-------- 正文

四川藏洋,又称藏圆、四川卢比(以下通称四川卢比),是具有历史意义的地方银元。它是中国与英国之间货币战的产物,该币为驱逐卢比而仿卢比铸造,正面为光绪侧面像,背面为花纹环绕着的「四川省造」四个汉字,中央有一横花子或立花子,花纹与卢比相仿,其重量、大小均与卢比一致。
它是我国唯一广泛流通过的有中国帝王像的银币,在从光绪二十八年(1902年)起到1957年止的半个多世纪中,大量流通于四川省甘孜藏族自治州(简称甘孜州,旧称康区)及其邻近藏族聚居区。它又是与西藏货币「藏币」不相同的一种货币,「藏币」是以两为单位,而四川卢比是以元为单位。
(一)四川卢比是中英货币战的产物
十九世纪末,康区还是封建农奴制社会。自然经济占了统治地位。交换方式也是很原始的。在光绪以前,西藏所铸银币未输入康区,内地铜钱亦止行于打箭炉(康定)。康定虽为「茶马互市」中心,但历代赏赐、贸易遗留下来的生银、元宝并不广泛流通。稍后,因贸易的发展,银锭及外圆内方的铜质制钱才较大量地流通于康定、泸定两县。在关外(指折多山以西的康区),则长期保留了以物易物的古代交换方式,藏族人民的生活必需品边茶、青稞、食盐等,在一定程度上起了类似货币的作用,有时,银锭及散碎银两亦充作交换媒介。
康区的落后经济,造成了商业资本的独立发展与大量的商业入超。清季康定藏汉间的商业活动,主要依靠商业信用为之周转,中间商机构以及数十家「锅庄」便是交易中心,十分兴旺。当时,每年由康定销往关外、西藏的货物,总值达数百万元大洋。到十九世纪末叶,康区商业贸易已经有了一定规模的发展,而关外却还是货币流通的空白地带,很不适应商品交换的需要。这就给卢比的入侵造成了可乘之机。
英国自十八世纪中叶稳定了在印度的统治以后,分别于1816年、1846年、1861年、1865年逐步将邻近西藏的一些地区尼泊尔、克什米尔、锡金、不丹纳入其势力范围;同时,在鸦片战争打开了侵略我国的东大门之后,它更加紧了对西藏的侵略,迅速把他们的商品倾销到西藏、青海、西康市场,对落后地区以掠夺式的不等价交换为手段实行经济侵略。正如马克思所指出的那样:「鸦片战争替英国商业开辟了中国市场」(【马克思恩格斯论中国】)。
光绪初年,随着英印商品的大量倾销,卢比也大量侵入,几乎成了西藏通行的货币。光绪二十年(1894年)前后,卢比流通到打箭炉一带。

----------------
-------- 所给材料

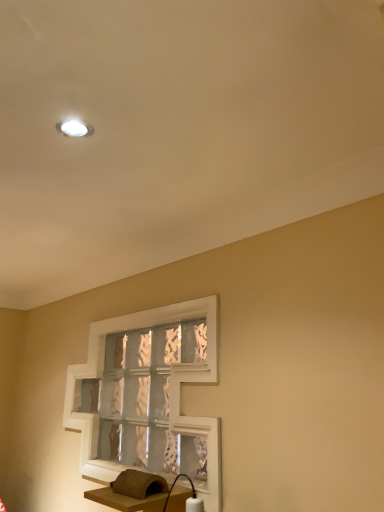
The width and height of the screenshot is (384, 512). Describe the element at coordinates (148, 397) in the screenshot. I see `clear glass window at center` at that location.

You are a GUI agent. You are given a task and a screenshot of the screen. Output one action in this format:
    pyautogui.click(x=<x>, y=<y>)
    Task: Click on the clear glass window at center
    
    Given the screenshot: What is the action you would take?
    pyautogui.click(x=148, y=397)

Image resolution: width=384 pixels, height=512 pixels. I want to click on clear glass window at center, so click(x=148, y=397).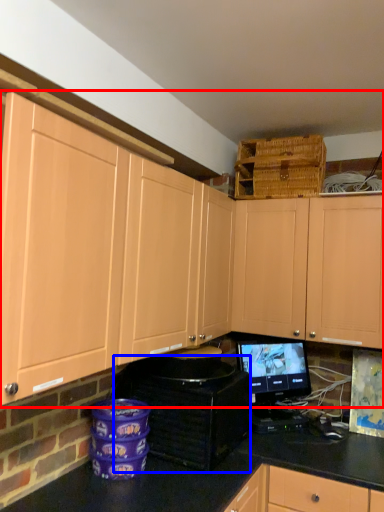
Question: Among these objects, which one is nearest to the camera, cabinetry (highlighted by a red box) or appliance (highlighted by a blue box)?

Choices:
 (A) cabinetry
 (B) appliance

Answer: (A)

----------------

§ **任务说明**: 根据正文，四川卢比以什么为货币单位？ 以上数据是单独提供的材料，与正文互不相关。

§ **参考答案**: 四川卢比以元为单位。